▸ Excerpt to read:
§

Missouri has been a flashpoint in the nation’s abortion debate, as anti-abortion advocates are seeking to get the issue in front of a conservative-majority U.S. Supreme Court.

In a separate legal action, Missouri unsuccessfully tried to deny Planned Parenthood’s abortion provider license in 2019 citing safety concerns for patients.

That case resulted in a week-long hearing in October in front of the state’s Administrative Hearing Commission. Last month, the AHC commissioner issued a 97-page ruling in favor of Planned Parenthood allowing the St. Louis clinic to still provide abortion services.

The decision kept Missouri from becoming the first state without an abortion provider since the landmark 1973 U.S. Supreme Court ruling in Roe v. Wade, which legalized abortion up until 22 to 24 weeks of pregnancy.

§

▸ The data:
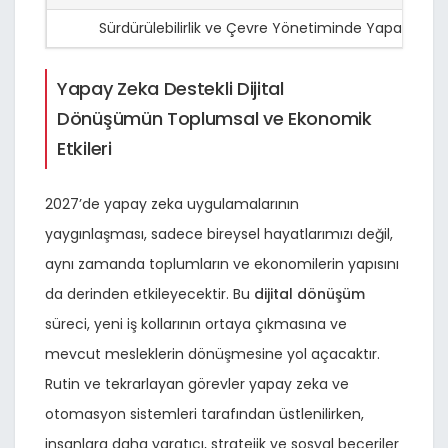
Sürdürülebilirlik ve Çevre Yönetiminde Yapay Zeka
Yapay Zeka Destekli Dijital
Dönüşümün Toplumsal ve Ekonomik
Etkileri
2027’de yapay zeka uygulamalarının
yaygınlaşması, sadece bireysel hayatlarımızı değil,
aynı zamanda toplumların ve ekonomilerin yapısını
da derinden etkileyecektir. Bu
dijital dönüşüm
süreci, yeni iş kollarının ortaya çıkmasına ve
mevcut mesleklerin dönüşmesine yol açacaktır.
Rutin ve tekrarlayan görevler yapay zeka ve
otomasyon sistemleri tarafından üstlenilirken,
insanlara daha yaratıcı, stratejik ve sosyal beceriler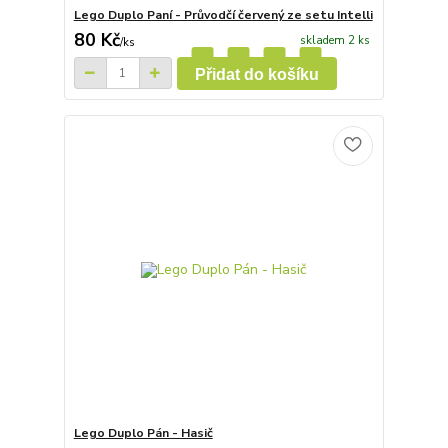
Lego Duplo Paní - Průvodčí červený ze setu Intelli
80 Kč
skladem 2 ks
/
ks
Přidat do košíku
Lego Duplo Pán - Hasič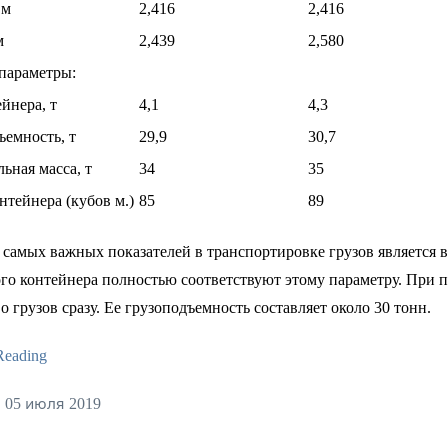
 м
2,416
2,416
м
2,439
2,580
параметры:
йнера, т
4,1
4,3
ъемность, т
29,9
30,7
ьная масса, т
34
35
нтейнера (кубов м.)
85
89
самых важных показателей в транспортировке грузов является в
го контейнера полностью соответствуют этому параметру. При 
о грузов сразу. Ее грузоподъемность составляет около 30 тонн.
Reading
 05 июля 2019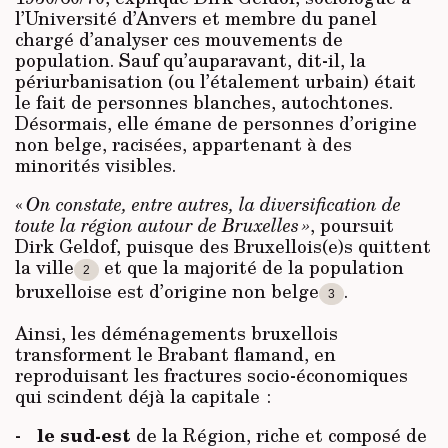
l’Université d’Anvers et membre du panel
chargé d’analyser ces mouvements de
population. Sauf qu’auparavant, dit-il, la
périurbanisation (ou l’étalement urbain) était
le fait de personnes blanches, autochtones.
Désormais, elle émane de personnes d’origine
non belge, racisées, appartenant à des
minorités visibles.
«
On constate, entre autres, la diversification de
toute la région autour de Bruxelles »
, poursuit
Dirk Geldof, puisque des Bruxellois(e)s quittent
la ville
et que la majorité de la population
2
bruxelloise est d’origine non belge
.
3
Ainsi, les déménagements bruxellois
transforment le Brabant flamand, en
reproduisant les fractures socio-économiques
qui scindent déjà la capitale :
le sud-est
de la Région, riche et composé de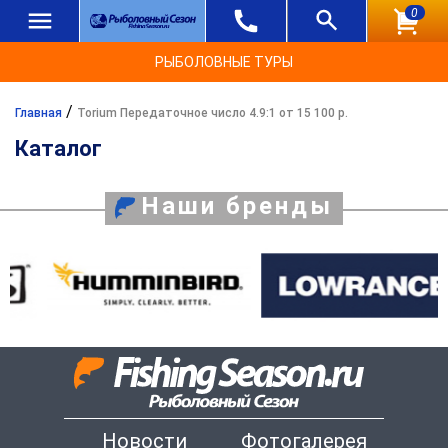
0
РЫБОЛОВНЫЕ ТУРЫ
/
Главная
Torium Передаточное число 4.9:1 от 15 100 р.
Каталог
Наши бренды
Новости
Фотогалерея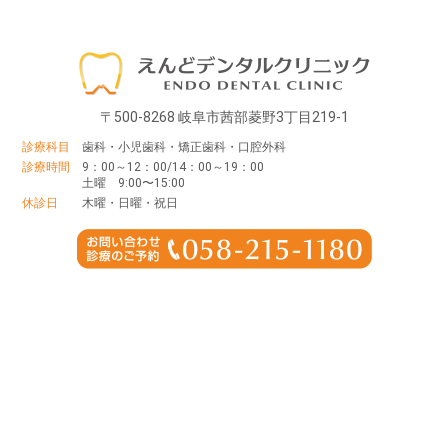
〒500-8268 岐阜市茜部菱野3丁目219-1
診療科目
歯科・小児歯科・矯正歯科・口腔外科
診療時間
9：00～12：00/14：00～19：00
土曜 9:00〜15:00
休診日
木曜・日曜・祝日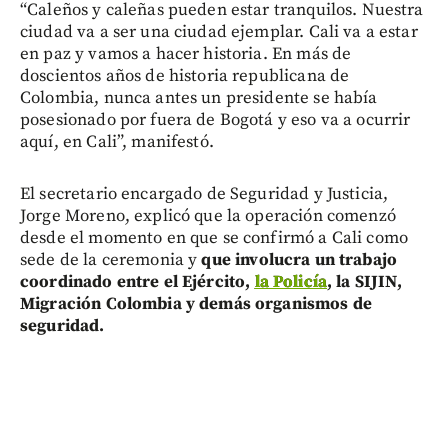
“Caleños y caleñas pueden estar tranquilos. Nuestra
ciudad va a ser una ciudad ejemplar. Cali va a estar
en paz y vamos a hacer historia. En más de
doscientos años de historia republicana de
Colombia, nunca antes un presidente se había
posesionado por fuera de Bogotá y eso va a ocurrir
aquí, en Cali”, manifestó.
El secretario encargado de Seguridad y Justicia,
Jorge Moreno, explicó que la operación comenzó
desde el momento en que se confirmó a Cali como
sede de la ceremonia y
que involucra un trabajo
coordinado entre el Ejército,
la Policía
, la SIJIN,
Migración Colombia y demás organismos de
seguridad.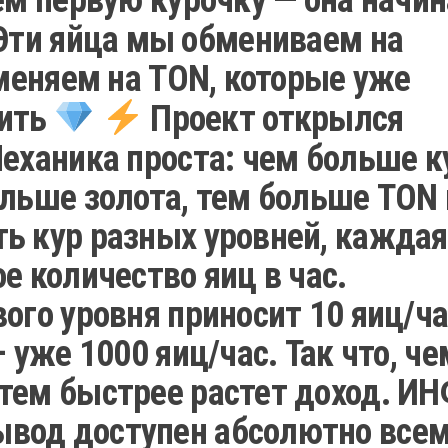
ти яйца мы обмениваем на
 меняем на TON, которые уже
дить
Проект открылся
еханика проста: чем больше к
ольше золота, тем больше TON 
ь кур разных уровней, каждая
е количество яиц в час.
ого уровня приносит 10 яиц/ча
 уже 1000 яиц/час. Так что, че
тем быстрее растет доход. И
вод доступен абсолютно все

§

▸ Work instructions:
**1.** In the passage about Missouri's abortion debate, how long was the ruling the AHC commissioner issued?
**2.** Write the next part of the passage about Missouri's abortion debate, starting after its final sentence.
The records play no part in what comes next.

▸ Answers to this exercise:
**1.** It was 97 pages long.

**2.**
Planned Parenthood officials have accused Missouri of using the legislative process as a weaponizing mechanism designed to deny abortion access.

“Missourians need access to health care, and today’s decision is a great win for patients who rely on Planned Parenthood for sexual and reproductive health care,” Yamelsie Rodríguez, president and CEO of Planned Parenthood of the St. Louis Region and Southwest Missouri, said in a statement. “Planned Parenthood will continue to provide the same high-quality, affordable, accessible health care Missourians have relied on for more than 85 years.”